DataLoader does not work on custom Dataset

Conca_Giulio · August 24, 2023, 10:11pm

Hi, I have a problem with a project I’m developing with Pytorch (Autoencoders for anomaly detection).

I have a very large training set composed of over 400000 images, each of size (256,256,4), and in order to handle it in an efficient way I decided to implement a custom Dataset by extending the pytorch corresponding class. The images are contained in a folder called DATASET, which contains another folder called “train”, which contains another folder called “clean” with all the images of the training set. Same for the test set, where there’s a folder called “test”, inside of which there are other folders with images corresponding to specific labels.

The DataSet class apparently works, but when I create the corresponding Dataloader it doesn’t work anymore.

This is the implementation of my Dataset:

class ImageDataset(Dataset):
    def __init__(self, directory, transform=None):
        self.paths = list(paths.list_images(directory))
        self.transform = transform
        self.classes, self.class_to_idx = torchvision.datasets.folder.find_classes(directory)  
    
    def __len__(self):
        return len(self.paths)
    
    def __getitem__(self, index):
        img = Image.open(self.paths[index])
        if self.transform:
            img = self.transform(img)
            
        label = os.path.basename(os.path.dirname(self.paths[index]))    
        class_idx = self.class_to_idx[label]
        return img, class_idx
    
    def get_classes(self):
        return self.classes
        
    def get_name(self, index):
        return self.paths[index]

where “directory” is the directory that contains the images. “self.paths” is a list of paths to all the images inside the folder “directory”. " As needed, I implemented the len method and also the getitem, where I open the img using Image.open and selecting the path corresponding to “index”. I also implemented other two methods that I need for another function.

This is how I get the train directory:

train_dir = Path('DATASET').joinpath('train')

If I try to create the Datasets for the training and the test, apparently it works:

dataset_to_split = ImageDataset(train_dir, transform=ToTensor())
test_dataset = ImageDataset(test_dir, transform=ToTensor())

print("Number of images in the whole train dataset: ", len(dataset_to_split))
print("Classes of the train dataset: ", dataset_to_split.classes, "\n")
print("Number of images in the test dataset: ", len(test_dataset))
print("Classes of the test dataset: ", test_dataset.classes)

I get the following output:

Number of images in the whole train dataset: 435404

Classes of the train dataset: [‘clean’]

Number of images in the test dataset: 15055

Classes of the test dataset: [‘clean’, ‘dos11’, ‘dos53’, ‘scan11’, ‘scan44’]

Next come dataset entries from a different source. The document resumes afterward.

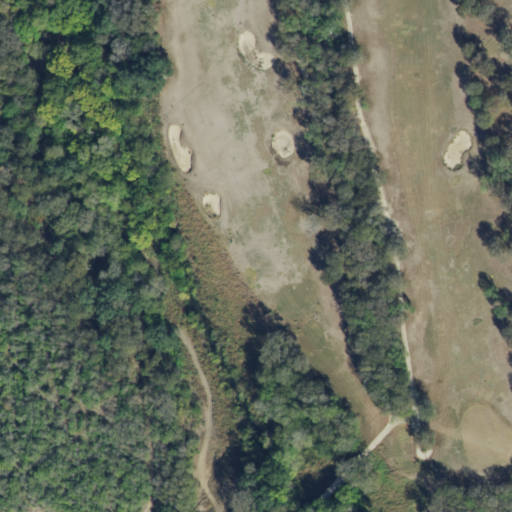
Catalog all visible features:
road: (384, 218)
park: (327, 245)
road: (348, 270)
road: (419, 453)
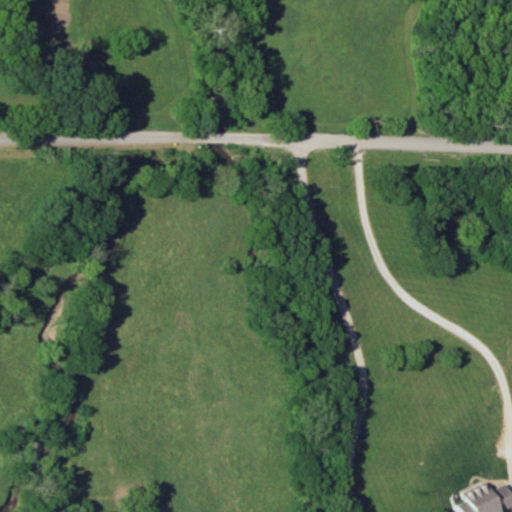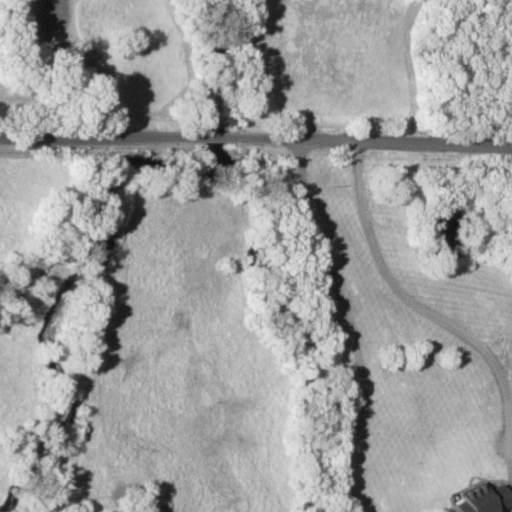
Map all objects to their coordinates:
road: (101, 139)
road: (218, 140)
road: (372, 146)
road: (424, 311)
road: (347, 325)
building: (475, 499)
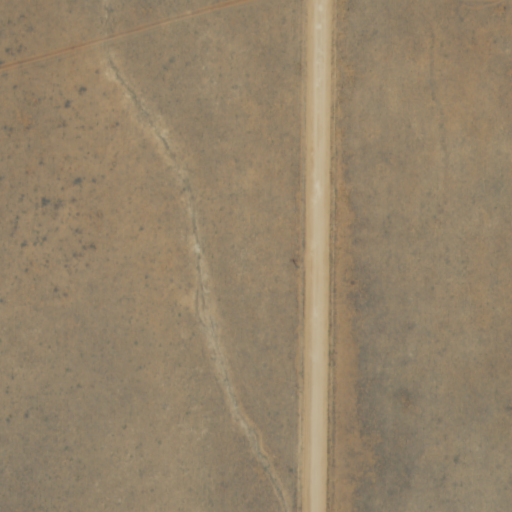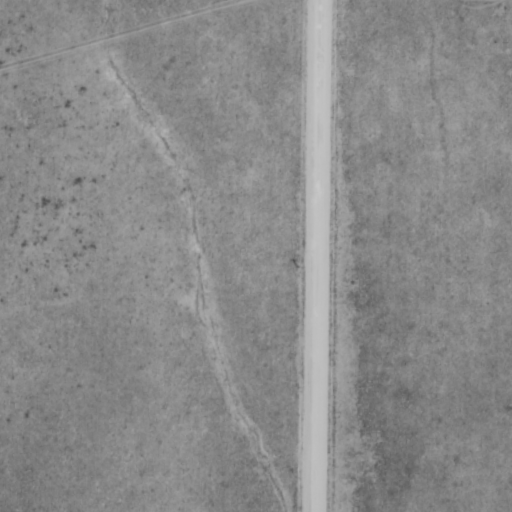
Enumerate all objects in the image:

If then I try to print one element of the dataset like this:

print(dataset_to_split[0])
print("\n\n", test_dataset[15000])

I correctly get a tuple containing the tensor (so the image) and the label in both cases (for the labels I get 0 in the first case, 4 in the second, which is correct). That’s why I say that apparently it works.

But when I try to create the dataloader (for example considering the test_dataset, but with the other one the issue is exactly the same) it just does not print anything and the kernel enters in an infinite loop without doing anything:

batch_size = 10
test_dataloader = DataLoader(test_dataset, batch_size, shuffle=False, num_workers=os.cpu_count())

And then if I try to print the labels (or any other thing) in this way, it does not do anything:

for batch, label in test_dataloader:
    print(label)

Any idea? I really don’t understand what’s wrong in my code.
Thank you very much

EDIT: I forgot to say that if I try to print the length of test_dataloader:

print(len(test_dataloader))

I got 1506 as output, which is correct since the lenght of test_dataset is 15055.

ptrblck · August 24, 2023, 10:24pm

Try to set num_workers=0 as your env might have issues using multiprocessing.

Conca_Giulio · August 24, 2023, 10:35pm

It works! Thank you very much and sorry for the dumb question this is the first project I develop with Pytorch

ptrblck · August 25, 2023, 1:01am

It’s not a dumb question at all and multiple workers should work. My suggestion was just a debugging step so see if multiprocessing might be at fault. Were you able to use num_workers>0 on this system before? If so, what changed? Also, could you check the latest nightly release to see if the code would still hang?

Conca_Giulio · August 25, 2023, 5:05am

I’ve never tried to use data loaders before so I don’t really know to be honest

Conca_Giulio · August 25, 2023, 5:14am

Also, apparently this is related to the fact that I’m using Jupyter Notebook and there are some known problems in using multiple num_workers with Jupyter. I will try to use a .py file and let you know if it changes.